Justice has yet to be done.

When does the jury get to talk?

In the Tennessee trial of Sharron Chason the jury was able to send written questions to the judge, but like all juries they only got to speak when they delivered their verdict: not guilty.

Serving on a jury is incredibly frustrating. The only time you get to talk in the courtroom is during voir dire—and then it’s only to answer personal questions you don’t want to answer.

Few states permit jurors to ask questions of witnesses (as Tennessee does), so a juror usually has to sit there biting her tongue when the lawyers don’t ask the obvious questions.

You sit for hours and hours in silence listening to a long string of inarticulate, ill-informed, prevaricating,  angry, biased, and sometimes just plain stupid witnesses. Then the lawyers try to tell you what to think.
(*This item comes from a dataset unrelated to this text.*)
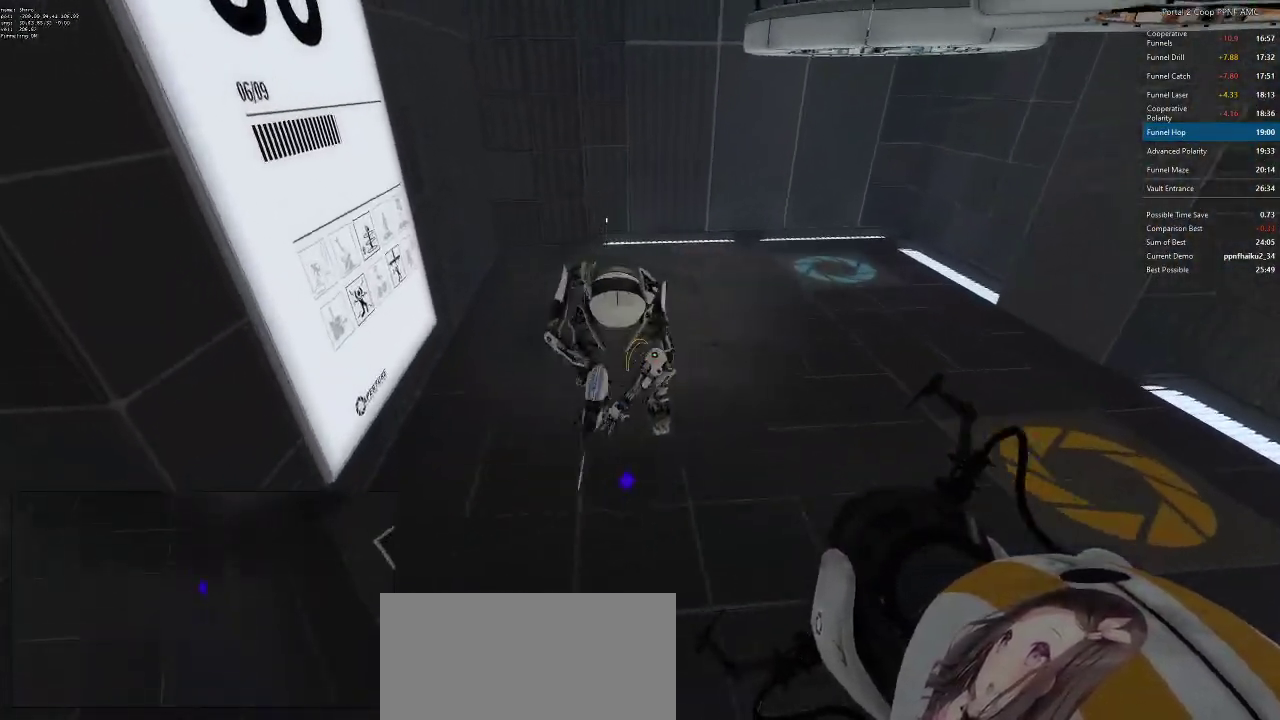
{"keys": [], "mouse": [], "events": [[100, "d", "down"], [300, "d", "up"]]}
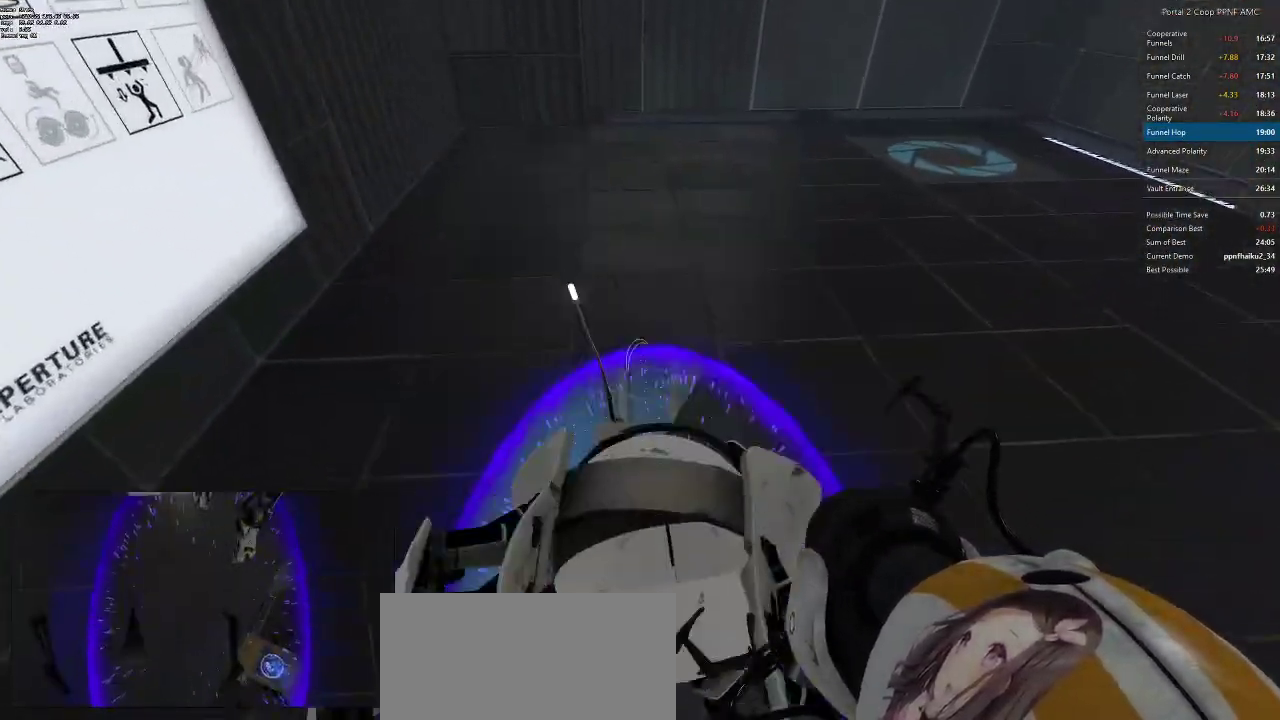
{"keys": ["d", "w"], "mouse": [], "events": [[301, "w", "down"], [367, "a", "down"], [451, "a", "up"], [501, "d", "down"]]}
And finally the judge reads you a long, legalistic set of instructions and a counterintuitive verdict form.

The first time you get to talk about the trial—about what you think and how you feel—is when you go into deliberations. Unfortunately, by then you probably would rather not talk to the eleven strangers locked in the room with you.
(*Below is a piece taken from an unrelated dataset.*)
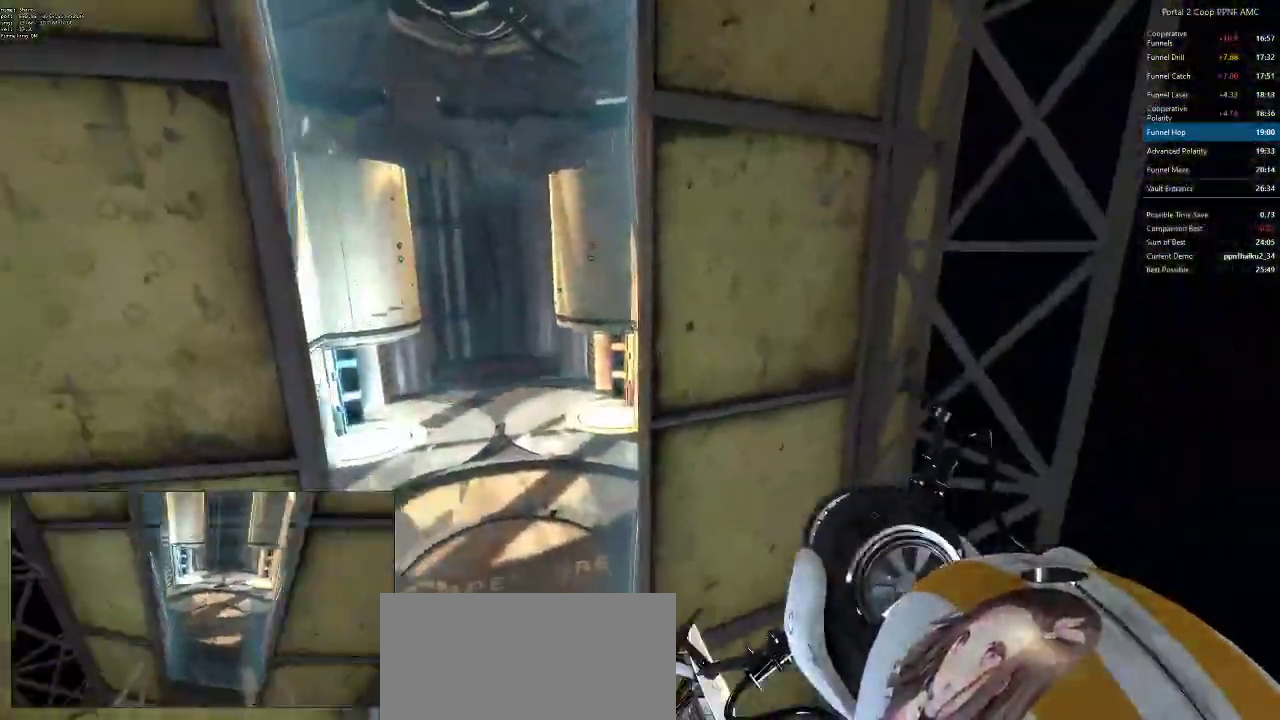
{"keys": ["d", "w"], "mouse": [], "events": [[351, "a", "up"], [351, "d", "down"], [484, "w", "down"]]}
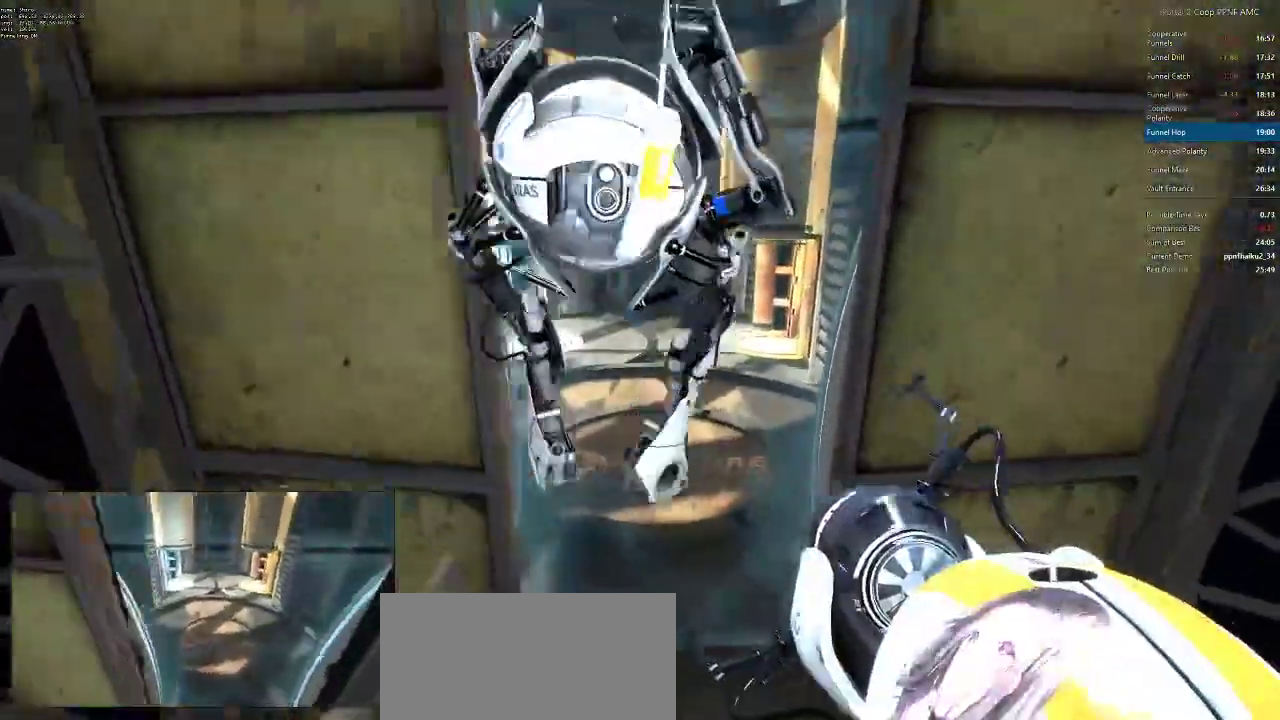
{"keys": ["d"], "mouse": ["wheel_down"], "events": [[50, "d", "up"], [150, "a", "down"], [267, "a", "up"], [300, "d", "down"], [400, "w", "up"], [500, "mouse_wheel_down", "down"]]}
The only time the jury really gets to speak is through its verdict. But a verdict isn’t a nuanced message: a verdict generally amounts to little more than “guilty” or “not guilty.” And that’s why jury duty is frustrating.

Sharron Chason’s attorney, Dan Warlick, said something in his closing argument that perfectly expressed the way I felt as a juror: he said the case had been “dumped in [their] laps.” I thought it was particularly apt in this trial, because the State of Tennessee’s many investigators had neither been able to say definitively that Mr. Chason was a homicide victim nor even definitively what drug it was that resulted in his death.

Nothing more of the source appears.